As far as I can see, Kenya definitely takes the biscuit for most righteous graffiti

Yet as I watched this sight that seemed to me on many levels wholly inappropriate, I recalled something the Deputy Head Teacher, Rinah, had said in her address to the students earlier in the morning. “Remember, this is not your right. We need to entertain the guests well so that they will give more money to the school.” It was this keen sense of desperation and being under constant financial pressure that made the school, like the girls, prostrate itself at the feet of its beneficiaries, revealing its vulnerability and the fragility of education here.

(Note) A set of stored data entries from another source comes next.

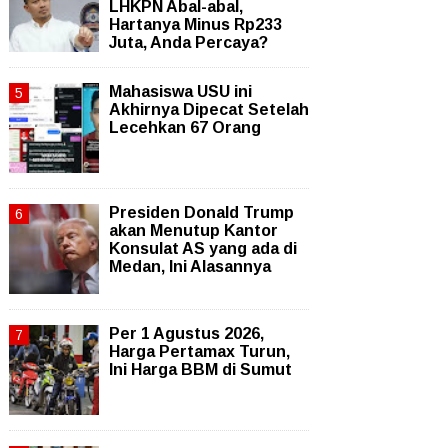
LHKPN Abal-abal,
Hartanya Minus Rp233
Juta, Anda Percaya?
Mahasiswa USU ini
Akhirnya Dipecat Setelah
Lecehkan 67 Orang
Presiden Donald Trump
akan Menutup Kantor
Konsulat AS yang ada di
Medan, Ini Alasannya
Per 1 Agustus 2026,
Harga Pertamax Turun,
Ini Harga BBM di Sumut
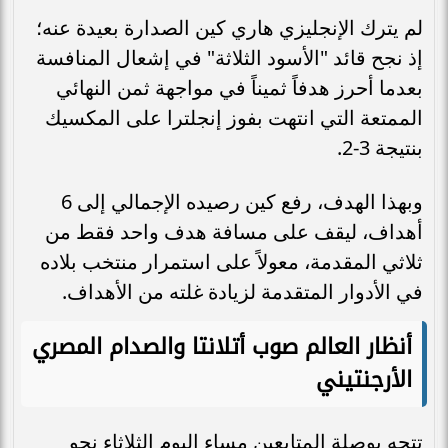
لم يترك الإنجليزي هاري كين الصدارة بعيدة عنه؛
إذ نجح قائد "الأسود الثلاثة" في إشعال المنافسة
بعدما أحرز هدفاً ثميناً في مواجهة ثمن النهائي
الممتعة التي انتهت بفوز إنجلترا على المكسيك
بنتيجة 3-2.
وبهذا الهدف، رفع كين رصيده الإجمالي إلى 6
أهداف، ليقف على مسافة هدف واحد فقط من
ثلاثي المقدمة، معولاً على استمرار منتخب بلاده
في الأدوار المتقدمة لزيادة غلته من الأهداف.
أنظار العالم صوب أتلانتا والصدام المصري
الأرجنتيني
تتجه بوصلة المتابعين مساء اليوم الثلاثاء نحو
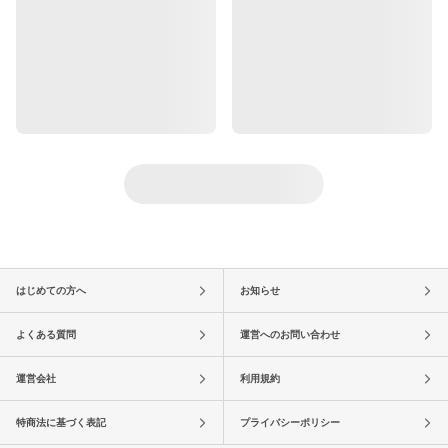
はじめての方へ
お知らせ
よくある質問
運営へのお問い合わせ
運営会社
利用規約
特商法に基づく表記
プライバシーポリシー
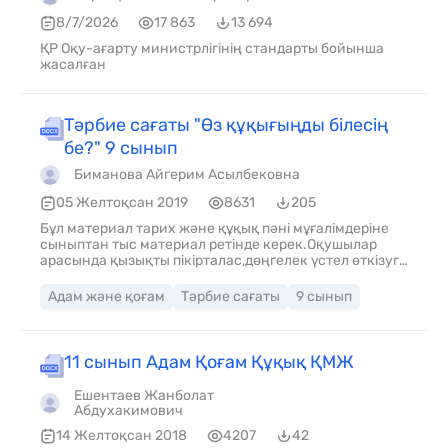
8/7/2026
17 863
13 694
ҚР Оқу-ағарту министрлігінің стандарты бойынша
жасалған
Тәрбие сағаты "Өз құқығыңды білесің
бе?" 9 сынып
Биманова Айгерим Асылбековна
05 Желтоқсан 2019
8631
205
Бұл материал тарих және құқық пәні мұғалімдеріне
сыныптан тыс материал ретінде керек.Оқушылар
арасында қызықты пікірталас,дөңгелек үстел өткізуге
болады.
Адам және қоғам
Тәрбие сағаты
9 сынып
11 сынып Адам Қоғам Құқық ҚМЖ
Ешентаев Жанболат
Абдухакимович
14 Желтоқсан 2018
4207
42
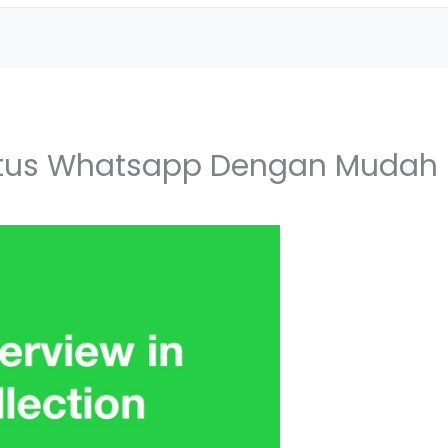
atus Whatsapp Dengan Mudah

This is why the term harambee is so important to these people – at a certain level, it is a true and heavy reliance on community and charity which just about manages to keep the school running and its pupils in school, whilst revealing just how insufficient government funding is for schools like Ematiha. For people here, education is a privilege, not a right, and this event was proof of a communal desperation to pull themselves out of a subsistence existence. It was easy enough for me to feel disturbed by the event as I trekked out of the village towards Kakamega, eventually hitching a lift on a tractor pulling a trailer of river sand, but as someone with the ability to leave any time I liked, I was unable to share this sense of desperation, unable in my financial isolation to share the need for communal struggle. People here are dealing in any way they can with a fiscal hardship that has plagued many Kenyans since before Uhuru, or independence, and it is not for me, or anyone in such a comparatively removed, privileged position, to offer idealistic, naïve judgements on the way these people engage with this hardship.

Right, that's quite enough of that for now. I hope this has made slightly more interesting reading than my last post, and if it hasn't, I hope it's at least not worse than it. And if not, then all I can offer is my apologies.

Here, in this moment, I am happy. I hope you are too.